Derivation of the Variational Bayes Equations
Alianna J. Maren
TL;DR
This work analyzes how variational Bayes equations can be derived and translated between Beal's canonical formulation and Friston's active inference framework, with explicit attention to a Markov blanket separation between external and representational systems. It presents two equivalent expressions for the variational free energy $F$, namely $F = E_q[L(x)] - H[q(\psi|r)]$ and $F = L(s,a,r) + D_{KL}[q(\psi|r)||p(\psi|s,a,r)]$, and clarifies the roles of the log-likelihood $L$, entropy $H$, and the reverse KL divergence. The paper provides a Rosetta-stone mapping across Beal, Friston, and Blei nomenclatures and explains how integrating over the model space can be framed consistently within active inference. It then extends the framework to a computational engine using the 2-D Cluster Variation Method (CVM) to compute free-energy minima for both external and representational systems, enabling parameter learning via CVM enthalpy and entropy terms.
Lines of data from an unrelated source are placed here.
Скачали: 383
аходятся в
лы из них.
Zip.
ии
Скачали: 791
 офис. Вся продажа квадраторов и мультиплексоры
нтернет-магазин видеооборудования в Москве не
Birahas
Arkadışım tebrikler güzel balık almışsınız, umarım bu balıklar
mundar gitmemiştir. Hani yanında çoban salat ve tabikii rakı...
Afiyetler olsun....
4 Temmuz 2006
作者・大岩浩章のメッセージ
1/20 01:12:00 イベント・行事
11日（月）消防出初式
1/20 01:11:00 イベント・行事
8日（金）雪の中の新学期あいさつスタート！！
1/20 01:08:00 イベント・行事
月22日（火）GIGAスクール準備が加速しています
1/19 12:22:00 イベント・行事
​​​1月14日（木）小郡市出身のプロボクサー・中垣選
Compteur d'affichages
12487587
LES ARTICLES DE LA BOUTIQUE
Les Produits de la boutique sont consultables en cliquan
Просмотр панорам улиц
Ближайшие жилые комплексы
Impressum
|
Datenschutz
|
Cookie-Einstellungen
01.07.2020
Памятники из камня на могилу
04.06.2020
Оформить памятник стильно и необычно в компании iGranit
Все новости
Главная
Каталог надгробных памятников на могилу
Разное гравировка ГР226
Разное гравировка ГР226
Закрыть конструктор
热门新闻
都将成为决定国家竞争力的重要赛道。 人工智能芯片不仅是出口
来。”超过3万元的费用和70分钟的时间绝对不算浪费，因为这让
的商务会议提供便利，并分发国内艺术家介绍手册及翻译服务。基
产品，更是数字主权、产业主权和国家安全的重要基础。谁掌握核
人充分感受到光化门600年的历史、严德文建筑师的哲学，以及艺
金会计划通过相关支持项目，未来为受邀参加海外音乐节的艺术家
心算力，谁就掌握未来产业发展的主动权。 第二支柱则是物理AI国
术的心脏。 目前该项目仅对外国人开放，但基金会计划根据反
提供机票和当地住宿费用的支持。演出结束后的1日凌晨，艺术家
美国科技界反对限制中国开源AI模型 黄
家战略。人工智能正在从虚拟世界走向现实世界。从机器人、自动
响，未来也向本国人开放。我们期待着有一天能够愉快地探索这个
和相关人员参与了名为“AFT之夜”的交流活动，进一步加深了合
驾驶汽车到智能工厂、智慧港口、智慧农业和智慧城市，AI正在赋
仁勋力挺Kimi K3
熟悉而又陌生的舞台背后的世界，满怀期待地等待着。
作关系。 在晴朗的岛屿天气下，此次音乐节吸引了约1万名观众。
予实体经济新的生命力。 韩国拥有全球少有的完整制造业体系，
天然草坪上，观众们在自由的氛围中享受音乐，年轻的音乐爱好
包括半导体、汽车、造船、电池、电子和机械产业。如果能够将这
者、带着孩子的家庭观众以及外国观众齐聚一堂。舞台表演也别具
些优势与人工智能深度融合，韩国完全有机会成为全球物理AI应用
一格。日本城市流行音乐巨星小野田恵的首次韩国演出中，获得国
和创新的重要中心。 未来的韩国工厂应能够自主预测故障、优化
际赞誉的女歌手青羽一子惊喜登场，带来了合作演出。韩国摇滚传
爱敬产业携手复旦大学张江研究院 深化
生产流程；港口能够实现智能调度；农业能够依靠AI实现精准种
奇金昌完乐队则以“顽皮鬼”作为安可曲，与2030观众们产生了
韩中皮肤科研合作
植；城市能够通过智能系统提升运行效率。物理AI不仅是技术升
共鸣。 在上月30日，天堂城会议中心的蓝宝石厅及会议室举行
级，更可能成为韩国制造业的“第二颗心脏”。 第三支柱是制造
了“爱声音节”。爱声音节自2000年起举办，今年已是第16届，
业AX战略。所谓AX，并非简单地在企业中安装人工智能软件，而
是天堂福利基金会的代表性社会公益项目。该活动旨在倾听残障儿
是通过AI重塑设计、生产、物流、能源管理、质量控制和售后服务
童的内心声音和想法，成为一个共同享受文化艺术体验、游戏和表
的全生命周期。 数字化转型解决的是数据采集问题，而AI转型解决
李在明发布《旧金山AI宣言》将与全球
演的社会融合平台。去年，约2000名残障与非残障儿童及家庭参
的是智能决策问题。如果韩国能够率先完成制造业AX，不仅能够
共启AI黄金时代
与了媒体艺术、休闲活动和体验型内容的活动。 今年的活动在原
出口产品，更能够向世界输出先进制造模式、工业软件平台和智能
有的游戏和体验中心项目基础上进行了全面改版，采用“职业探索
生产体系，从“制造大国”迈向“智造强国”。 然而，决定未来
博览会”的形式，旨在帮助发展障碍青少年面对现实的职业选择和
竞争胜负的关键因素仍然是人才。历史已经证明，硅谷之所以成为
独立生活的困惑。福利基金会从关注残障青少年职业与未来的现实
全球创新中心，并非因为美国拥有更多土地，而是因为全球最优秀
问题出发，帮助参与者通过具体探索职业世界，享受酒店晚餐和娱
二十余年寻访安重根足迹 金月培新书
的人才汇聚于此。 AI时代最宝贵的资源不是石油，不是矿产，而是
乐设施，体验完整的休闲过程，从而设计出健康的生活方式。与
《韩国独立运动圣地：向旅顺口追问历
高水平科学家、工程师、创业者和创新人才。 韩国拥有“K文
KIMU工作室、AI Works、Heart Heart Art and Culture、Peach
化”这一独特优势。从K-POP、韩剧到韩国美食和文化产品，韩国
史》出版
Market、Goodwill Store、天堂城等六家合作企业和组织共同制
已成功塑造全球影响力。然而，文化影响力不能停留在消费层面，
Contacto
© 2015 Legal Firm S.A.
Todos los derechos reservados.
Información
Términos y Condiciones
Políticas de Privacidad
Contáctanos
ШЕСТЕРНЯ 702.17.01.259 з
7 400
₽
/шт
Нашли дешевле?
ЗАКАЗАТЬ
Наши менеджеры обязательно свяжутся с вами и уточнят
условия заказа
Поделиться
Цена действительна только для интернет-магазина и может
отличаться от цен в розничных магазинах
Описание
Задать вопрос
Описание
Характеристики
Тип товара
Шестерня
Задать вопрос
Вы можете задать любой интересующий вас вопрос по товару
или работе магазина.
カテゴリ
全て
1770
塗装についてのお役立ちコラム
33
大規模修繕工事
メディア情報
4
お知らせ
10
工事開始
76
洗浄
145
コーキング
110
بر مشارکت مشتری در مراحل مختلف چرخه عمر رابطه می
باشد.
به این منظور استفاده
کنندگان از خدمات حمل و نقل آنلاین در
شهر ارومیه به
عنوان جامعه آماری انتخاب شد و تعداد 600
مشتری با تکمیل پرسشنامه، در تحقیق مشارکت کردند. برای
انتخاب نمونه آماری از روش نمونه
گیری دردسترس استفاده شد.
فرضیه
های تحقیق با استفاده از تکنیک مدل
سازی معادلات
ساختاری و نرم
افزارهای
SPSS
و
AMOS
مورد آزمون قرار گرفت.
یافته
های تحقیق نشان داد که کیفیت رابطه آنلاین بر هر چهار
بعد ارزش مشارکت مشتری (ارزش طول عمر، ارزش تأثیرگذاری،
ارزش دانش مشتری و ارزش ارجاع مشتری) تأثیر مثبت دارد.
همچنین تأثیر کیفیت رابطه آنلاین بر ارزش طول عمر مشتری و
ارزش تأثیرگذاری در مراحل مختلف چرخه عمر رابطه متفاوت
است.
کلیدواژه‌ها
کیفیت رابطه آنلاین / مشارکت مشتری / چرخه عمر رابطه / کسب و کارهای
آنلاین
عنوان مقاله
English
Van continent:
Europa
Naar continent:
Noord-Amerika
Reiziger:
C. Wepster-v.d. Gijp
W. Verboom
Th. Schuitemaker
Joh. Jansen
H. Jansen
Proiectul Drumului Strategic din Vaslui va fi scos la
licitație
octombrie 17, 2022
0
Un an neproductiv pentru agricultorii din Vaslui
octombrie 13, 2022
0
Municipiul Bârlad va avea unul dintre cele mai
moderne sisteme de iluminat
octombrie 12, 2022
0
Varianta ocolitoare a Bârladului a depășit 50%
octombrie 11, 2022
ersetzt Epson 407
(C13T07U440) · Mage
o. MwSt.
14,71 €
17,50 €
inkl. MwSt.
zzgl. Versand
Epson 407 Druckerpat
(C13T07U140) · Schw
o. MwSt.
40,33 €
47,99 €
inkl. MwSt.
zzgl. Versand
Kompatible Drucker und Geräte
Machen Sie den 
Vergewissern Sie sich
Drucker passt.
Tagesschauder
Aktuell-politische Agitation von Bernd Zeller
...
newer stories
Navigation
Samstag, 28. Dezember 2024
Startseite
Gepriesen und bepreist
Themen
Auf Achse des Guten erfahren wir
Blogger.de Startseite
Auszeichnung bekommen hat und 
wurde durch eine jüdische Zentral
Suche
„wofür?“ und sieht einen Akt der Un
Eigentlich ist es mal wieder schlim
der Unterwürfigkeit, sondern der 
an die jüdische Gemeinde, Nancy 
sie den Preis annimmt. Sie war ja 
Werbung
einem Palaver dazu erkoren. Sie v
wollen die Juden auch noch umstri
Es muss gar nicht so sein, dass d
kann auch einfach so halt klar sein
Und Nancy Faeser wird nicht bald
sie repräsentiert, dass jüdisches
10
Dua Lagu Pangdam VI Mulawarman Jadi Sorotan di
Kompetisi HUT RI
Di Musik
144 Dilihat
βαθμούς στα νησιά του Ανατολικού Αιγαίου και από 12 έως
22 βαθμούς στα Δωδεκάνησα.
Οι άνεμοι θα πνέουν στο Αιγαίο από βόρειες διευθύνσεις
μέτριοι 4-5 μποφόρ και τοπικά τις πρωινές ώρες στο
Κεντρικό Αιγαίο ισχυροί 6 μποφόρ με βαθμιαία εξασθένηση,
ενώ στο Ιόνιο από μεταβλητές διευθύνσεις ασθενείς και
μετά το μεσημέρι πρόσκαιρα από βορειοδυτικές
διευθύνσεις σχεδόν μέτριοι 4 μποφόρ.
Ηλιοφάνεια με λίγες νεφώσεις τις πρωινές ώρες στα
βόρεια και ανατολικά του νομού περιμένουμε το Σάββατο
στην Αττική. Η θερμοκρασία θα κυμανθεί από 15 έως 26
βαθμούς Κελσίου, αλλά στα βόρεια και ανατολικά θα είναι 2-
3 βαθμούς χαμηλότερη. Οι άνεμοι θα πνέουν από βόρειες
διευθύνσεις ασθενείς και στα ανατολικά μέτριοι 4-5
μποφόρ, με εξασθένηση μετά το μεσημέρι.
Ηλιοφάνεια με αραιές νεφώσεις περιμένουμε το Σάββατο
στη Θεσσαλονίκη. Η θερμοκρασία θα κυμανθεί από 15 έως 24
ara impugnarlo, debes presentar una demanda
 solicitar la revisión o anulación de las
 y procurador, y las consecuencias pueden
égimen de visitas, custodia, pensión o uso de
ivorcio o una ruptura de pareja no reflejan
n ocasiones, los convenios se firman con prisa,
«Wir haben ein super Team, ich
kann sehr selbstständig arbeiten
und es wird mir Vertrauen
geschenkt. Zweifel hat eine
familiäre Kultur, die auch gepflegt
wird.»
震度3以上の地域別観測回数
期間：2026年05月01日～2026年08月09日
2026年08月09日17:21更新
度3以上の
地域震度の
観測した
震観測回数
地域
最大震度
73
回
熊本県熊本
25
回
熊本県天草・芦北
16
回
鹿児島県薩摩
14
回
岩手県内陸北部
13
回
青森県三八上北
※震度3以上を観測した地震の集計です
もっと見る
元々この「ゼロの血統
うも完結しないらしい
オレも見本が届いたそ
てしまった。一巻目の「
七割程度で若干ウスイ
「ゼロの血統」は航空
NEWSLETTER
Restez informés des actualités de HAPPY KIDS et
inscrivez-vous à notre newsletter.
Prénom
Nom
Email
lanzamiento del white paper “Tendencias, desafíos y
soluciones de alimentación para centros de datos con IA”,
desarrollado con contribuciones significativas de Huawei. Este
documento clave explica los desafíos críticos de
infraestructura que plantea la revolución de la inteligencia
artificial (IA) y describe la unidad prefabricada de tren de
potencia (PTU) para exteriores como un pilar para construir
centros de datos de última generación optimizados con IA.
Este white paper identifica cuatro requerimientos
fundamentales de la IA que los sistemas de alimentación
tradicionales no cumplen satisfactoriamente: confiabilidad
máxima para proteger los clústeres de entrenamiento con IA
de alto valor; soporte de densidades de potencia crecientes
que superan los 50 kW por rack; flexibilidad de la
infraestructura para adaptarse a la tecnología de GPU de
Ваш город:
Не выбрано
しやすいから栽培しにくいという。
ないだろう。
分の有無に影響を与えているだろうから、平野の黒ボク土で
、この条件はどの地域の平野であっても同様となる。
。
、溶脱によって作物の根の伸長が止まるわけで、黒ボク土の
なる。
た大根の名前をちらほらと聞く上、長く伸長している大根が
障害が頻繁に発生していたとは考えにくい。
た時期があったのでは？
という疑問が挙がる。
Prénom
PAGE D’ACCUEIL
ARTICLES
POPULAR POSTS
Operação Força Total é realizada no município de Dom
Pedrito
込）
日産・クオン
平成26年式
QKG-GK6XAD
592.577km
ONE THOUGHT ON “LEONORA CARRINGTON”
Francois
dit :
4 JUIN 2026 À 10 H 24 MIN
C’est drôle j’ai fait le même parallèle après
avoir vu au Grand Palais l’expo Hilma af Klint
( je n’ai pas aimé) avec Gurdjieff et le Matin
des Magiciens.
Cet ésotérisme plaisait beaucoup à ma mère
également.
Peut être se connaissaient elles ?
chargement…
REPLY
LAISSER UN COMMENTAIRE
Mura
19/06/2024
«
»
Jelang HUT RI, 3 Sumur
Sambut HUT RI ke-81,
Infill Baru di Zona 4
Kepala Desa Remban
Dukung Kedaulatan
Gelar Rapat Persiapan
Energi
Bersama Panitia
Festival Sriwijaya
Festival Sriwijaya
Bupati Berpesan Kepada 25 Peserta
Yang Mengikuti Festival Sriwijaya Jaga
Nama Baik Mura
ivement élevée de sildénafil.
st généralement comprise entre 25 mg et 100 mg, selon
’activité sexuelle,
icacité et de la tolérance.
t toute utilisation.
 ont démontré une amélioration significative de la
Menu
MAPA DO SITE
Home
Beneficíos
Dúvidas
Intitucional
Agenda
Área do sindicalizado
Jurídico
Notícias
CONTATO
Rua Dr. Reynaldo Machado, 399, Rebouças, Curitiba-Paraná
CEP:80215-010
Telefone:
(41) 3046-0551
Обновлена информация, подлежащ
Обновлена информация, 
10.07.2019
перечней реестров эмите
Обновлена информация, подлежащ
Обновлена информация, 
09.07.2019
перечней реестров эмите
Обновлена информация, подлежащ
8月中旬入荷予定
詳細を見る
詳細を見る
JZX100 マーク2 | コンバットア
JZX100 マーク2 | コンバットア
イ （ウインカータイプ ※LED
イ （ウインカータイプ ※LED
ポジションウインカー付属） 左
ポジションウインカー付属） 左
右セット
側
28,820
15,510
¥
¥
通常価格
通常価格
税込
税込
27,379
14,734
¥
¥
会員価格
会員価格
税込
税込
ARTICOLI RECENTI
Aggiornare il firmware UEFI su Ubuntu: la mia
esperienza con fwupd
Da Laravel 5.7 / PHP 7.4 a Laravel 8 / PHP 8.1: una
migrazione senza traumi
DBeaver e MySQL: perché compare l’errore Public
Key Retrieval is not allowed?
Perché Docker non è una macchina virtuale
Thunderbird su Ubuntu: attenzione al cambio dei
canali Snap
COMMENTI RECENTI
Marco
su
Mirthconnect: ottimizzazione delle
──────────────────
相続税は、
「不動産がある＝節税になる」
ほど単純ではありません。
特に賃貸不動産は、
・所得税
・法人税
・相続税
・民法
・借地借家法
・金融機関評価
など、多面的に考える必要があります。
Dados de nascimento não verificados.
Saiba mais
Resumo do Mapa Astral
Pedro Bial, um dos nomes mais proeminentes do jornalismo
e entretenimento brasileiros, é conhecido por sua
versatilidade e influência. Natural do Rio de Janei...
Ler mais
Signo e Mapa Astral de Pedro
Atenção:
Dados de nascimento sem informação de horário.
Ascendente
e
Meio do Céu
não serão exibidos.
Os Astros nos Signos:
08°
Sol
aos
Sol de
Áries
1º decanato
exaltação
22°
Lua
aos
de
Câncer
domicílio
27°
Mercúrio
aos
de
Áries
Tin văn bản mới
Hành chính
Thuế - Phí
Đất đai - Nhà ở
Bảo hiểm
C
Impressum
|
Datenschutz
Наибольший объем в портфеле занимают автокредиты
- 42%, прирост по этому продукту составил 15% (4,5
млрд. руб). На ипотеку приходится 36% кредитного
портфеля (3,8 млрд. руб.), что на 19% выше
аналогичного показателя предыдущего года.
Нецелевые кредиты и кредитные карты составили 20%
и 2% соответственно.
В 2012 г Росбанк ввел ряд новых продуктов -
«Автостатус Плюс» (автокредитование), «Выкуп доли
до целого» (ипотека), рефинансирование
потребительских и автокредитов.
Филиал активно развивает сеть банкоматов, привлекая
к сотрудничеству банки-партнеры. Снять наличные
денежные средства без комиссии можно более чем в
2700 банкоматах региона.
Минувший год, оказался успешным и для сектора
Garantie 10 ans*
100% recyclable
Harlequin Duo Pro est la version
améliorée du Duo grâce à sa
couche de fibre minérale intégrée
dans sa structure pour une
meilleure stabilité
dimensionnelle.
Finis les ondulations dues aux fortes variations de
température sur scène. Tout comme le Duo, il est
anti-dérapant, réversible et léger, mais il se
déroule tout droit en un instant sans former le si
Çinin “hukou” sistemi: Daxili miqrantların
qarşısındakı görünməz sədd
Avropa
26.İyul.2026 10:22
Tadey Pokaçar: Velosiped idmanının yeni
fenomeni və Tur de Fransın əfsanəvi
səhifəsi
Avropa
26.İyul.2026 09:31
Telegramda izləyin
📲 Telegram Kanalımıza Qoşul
Overall, the work lays out a scalable path for applying variational Bayes and active inference to multi-scale systems via a CVM-based computational engine, with implications for future neural and machine learning architectures.
Abstract
The derivation of key equations for the variational Bayes approach is well-known in certain circles. However, translating the fundamental derivations (e.g., as found in Beal's work) to Friston's notation is somewhat delicate. Further, the notion of using variational Bayes in the context of a system with a Markov blanket requires special attention. This Technical Report presents the derivation in detail. It further illustrates how the variational Bayes method provides a framework for a new computational engine, incorporating the 2-D cluster variation method (CVM), which provides a necessary free energy equation that can be minimized across both the external and representational systems' states, respectively.